You’ll use Line 9 of Form 8889 to report HSA contributions made through employer payroll deductions. (If you funded your HSA directly, you’d use Line 2 instead.) Note that the form will ask for “employer” contributions, which include any money you or your employer deposited in the account. Look for this information in Box 12, Code W, on your W-2 form.
Tip: The deadline to fund your HSA is tax day for any given year. For example, you can max out your 2023 HSA contribution until April 15, 2024, and use it to lower your taxable income.
Health insurance deduction for self-employed taxpayers
You can typically deduct medical and dental insurance premiums for you, your spouse, and your tax dependents if you’re self-employed and have a net profit for the year. This tax write-off is known as an above-the-line deduction, meaning it’s available even if you don’t itemize. Taking this deduction will lower your adjusted gross income.
Eligibility for this deduction is determined on a month-by-month basis. You’re eligible to claim the deduction only for months in which neither you nor your spouse qualified for employer-sponsored health insurance.
For example, suppose you’re a single filer who was eligible for employer health coverage for the first seven months of the year. Then you quit your job to become self-employed, purchased your health insurance plan on the Health Insurance Marketplace, and paid premiums for the remaining five months.
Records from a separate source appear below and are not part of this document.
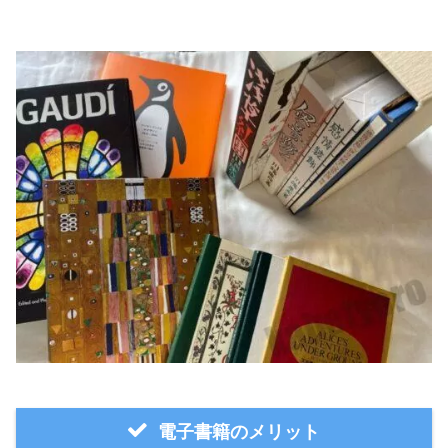
電子書籍のメリット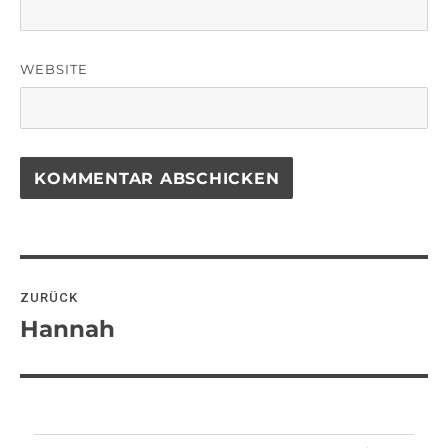
WEBSITE
Beitragsnavigation
ZURÜCK
Hannah
Vorheriger
Beitrag: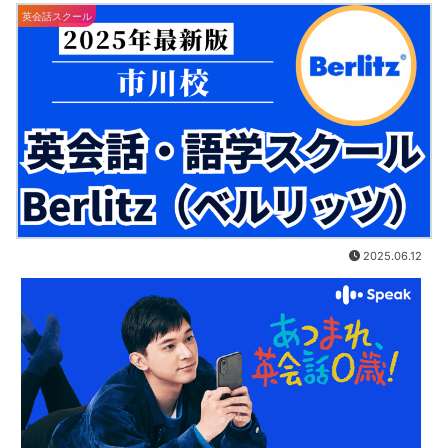
英会話スクール
2025.06.12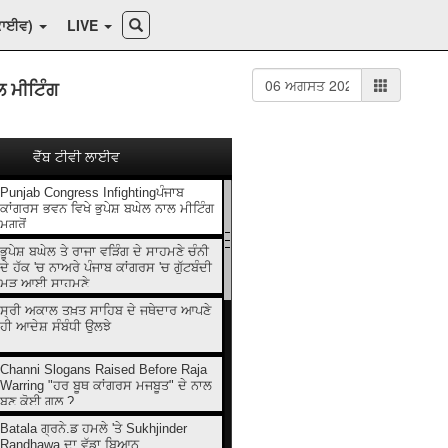
ਕਾਈਵ)
LIVE
ਲ ਮੀਟਿੰਗ
ਵੈੱਬ ਟੀਵੀ ਲਾਈਵ
Punjab Congress Infightingਪੰਜਾਬ
ਕਾਂਗਰਸ ਭਵਨ ਵਿਖੇ ਭੁਪੇਸ਼ ਬਘੇਲ ਨਾਲ ਮੀਟਿੰਗ
ਮਗਰੋਂ
ਭੂਪੇਸ਼ ਬਘੇਲ ਤੇ ਰਾਜਾ ਵੜਿੰਗ ਦੇ ਸਾਹਮਣੇ ਚੰਨੀ
ਦੇ ਹੱਕ 'ਚ ਨਾਅਰੇ ਪੰਜਾਬ ਕਾਂਗਰਸ 'ਚ ਗੁੱਟਬੰਦੀ
ਮੁੜ ਆਈ ਸਾਹਮਣੇ
ਸ੍ਰੀ ਅਕਾਲ ਤਖ਼ਤ ਸਾਹਿਬ ਦੇ ਜਥੇਦਾਰ ਆਪਣੇ
ਹੀ ਆਦੇਸ਼ ਸੰਬੰਧੀ ਉਲਝੇ
Channi Slogans Raised Before Raja
Warring "ਹਰ ਬੂਥ ਕਾਂਗਰਸ ਮਜਬੂਤ" ਦੇ ਨਾਲ
ਬਣੂ ਕੋਈ ਗਲ਼ ?
Batala ਗ੍ਰਨੇ.ਡ ਹਮਲੇ 'ਤੇ Sukhjinder
Randhawa ਦਾ ਵੱਡਾ ਬਿਆਨ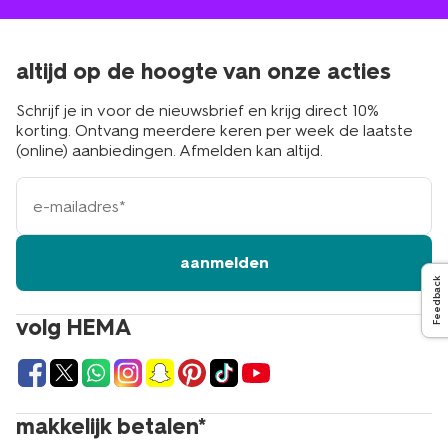
altijd op de hoogte van onze acties
Schrijf je in voor de nieuwsbrief en krijg direct 10%
korting. Ontvang meerdere keren per week de laatste
(online) aanbiedingen. Afmelden kan altijd.
e-
mailadres
aanmelden
Feedback
volg HEMA
makkelijk betalen*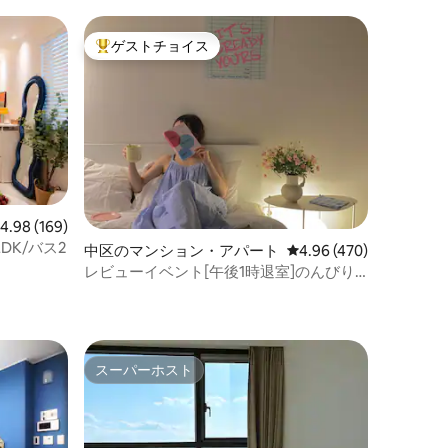
ゲストチョイス
大好評のゲストチョイスです。
レビュー169件、5つ星中4.98つ星の平均評価
4.98 (169)
LDK/バス2
中区のマンション・アパート
レビュー470件、5つ星
4.96 (470)
レビューイベント[午後1時退室]のんびり
大邱日程/4人3人2人旅行出張東成路/鍾路/
営動
スーパーホスト
スーパーホスト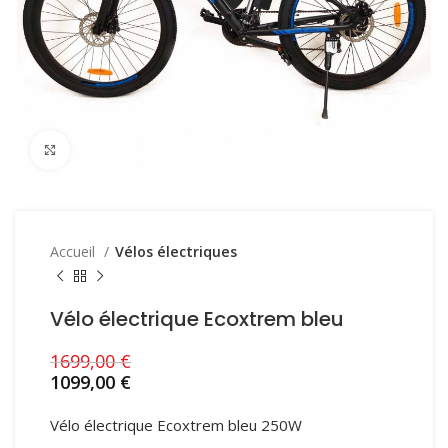
Click to enlarge
Accueil
Vélos électriques
Vélo électrique Ecoxtrem bleu
1699,00
€
1099,00
€
Vélo électrique Ecoxtrem bleu 250W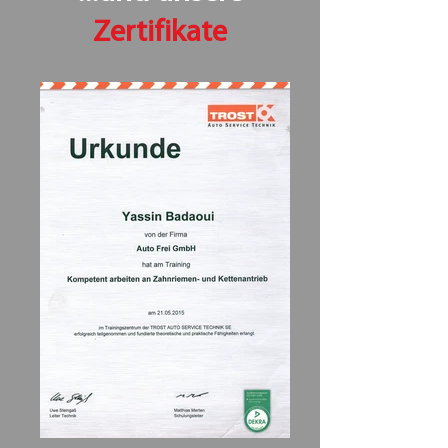
Zertifikate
You’d be allowed to take a tax write-off for the five months of premiums you paid but not for the seven months you have job-based insurance coverage. However, the amount you deduct can’t exceed your net income for the year. If you paid $5,000 in health premiums over those five months but only reported $4,000 of profit on your Schedule C, your maximum deduction would be $4,000.
Depending on your income and family size, you may also qualify for premium tax credits when you purchase coverage through the Marketplace. You can opt to have the tax credit paid directly to your insurer to offset your monthly costs, or you can claim the credit at tax time by filing IRS Form 8962.
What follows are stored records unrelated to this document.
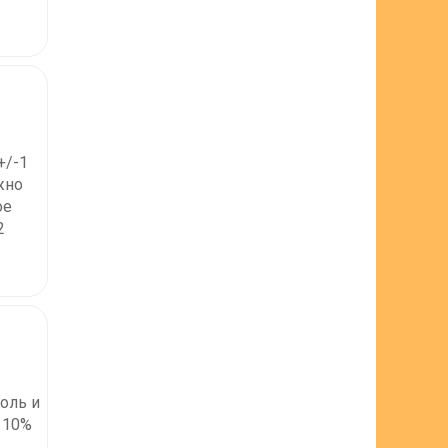
+/-1
жно
ое
2
оль и
 10%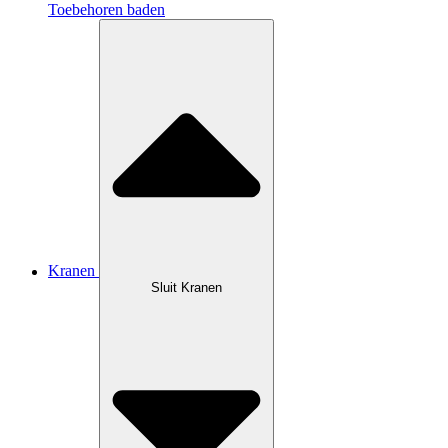
Toebehoren baden
Kranen
Sluit Kranen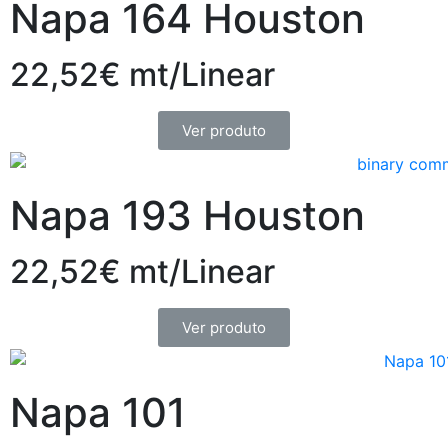
Napa 164 Houston
22,52€ mt/Linear
Ver produto
Napa 193 Houston
22,52€ mt/Linear
Ver produto
Napa 101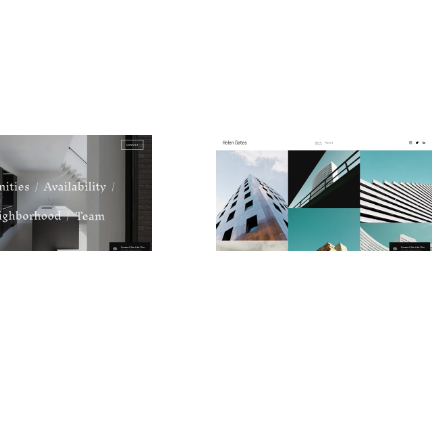
Helen Gates
$
0.00
$192+
$192+
ien
4 Kategorien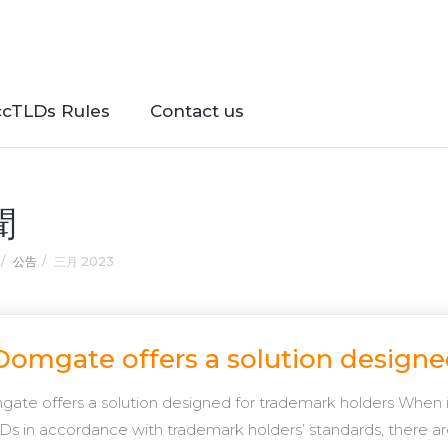
ccTLDs Rules
Contact us
聞
公告
三月 2023
Domgate offers a solution designe
ate offers a solution designed for trademark holders When 
Ds in accordance with trademark holders’ standards, there ar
To claim the tax deduction for self-employed people, you’ll enter the amount of the write-off on Part II of Schedule 1 on Form 1040. You may be eligible for additional small business tax breaks, like the home office deduction or business vehicle expenses, even if you don’t itemize.
FAQs
Are COBRA payments tax deductible?
If you have COBRA insurance, which is continuing coverage through a previous employer, you may be able to deduct your payments if you’re self-employed and neither you nor your spouse qualifies for a job-based health plan. Otherwise, you can deduct COBRA payments only if you’re itemizing and your overall unreimbursed out-of-pocket medical expenses make up more than 7.5% of your AGI.
Does health insurance reduce taxable income?
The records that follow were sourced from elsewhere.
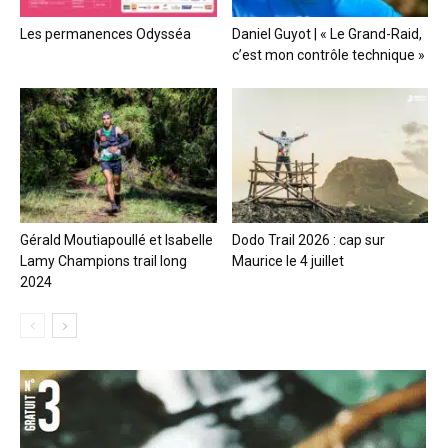
Les permanences Odysséa
Daniel Guyot | « Le Grand-Raid,
c’est mon contrôle technique »
Gérald Moutiapoullé et Isabelle
Dodo Trail 2026 : cap sur
Lamy Champions trail long
Maurice le 4 juillet
2024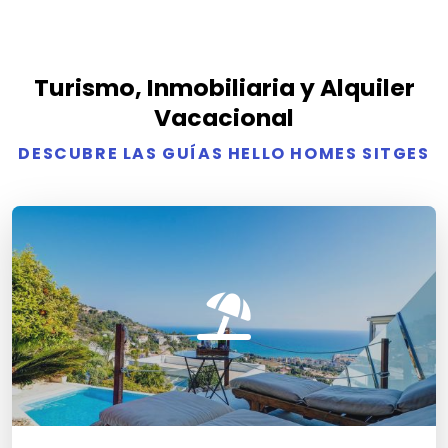
Turismo, Inmobiliaria y Alquiler
Vacacional
DESCUBRE LAS GUÍAS HELLO HOMES SITGES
Health insurance often reduces taxable income because the amount employees pay toward premiums is usually excluded from taxable income. Unreimbursed medical expenses above 7.5% of AGI can lower your taxable income if you itemize your return. Self-employed people can also reduce their taxable income by deducting the full cost of health premiums as long as they (and their spouse, if married) aren’t eligible for employer coverage.
Is it worth claiming medical expenses on your taxes?
It depends on whether all your itemized deductions (including unreimbursed medical expenses, along with deductions for things like mortgage interest and charitable contributions) add up to more than the standard deduction. If your itemized deductions, including unreimbursed medical expenses above 7.5% of AGI, are higher than the standard deduction for your filing status, it’s worth claiming medical expenses on your taxes. If your deductions are less than the standard deduction, it’s best to stick with the standard deduction and forgo claiming medical expenses.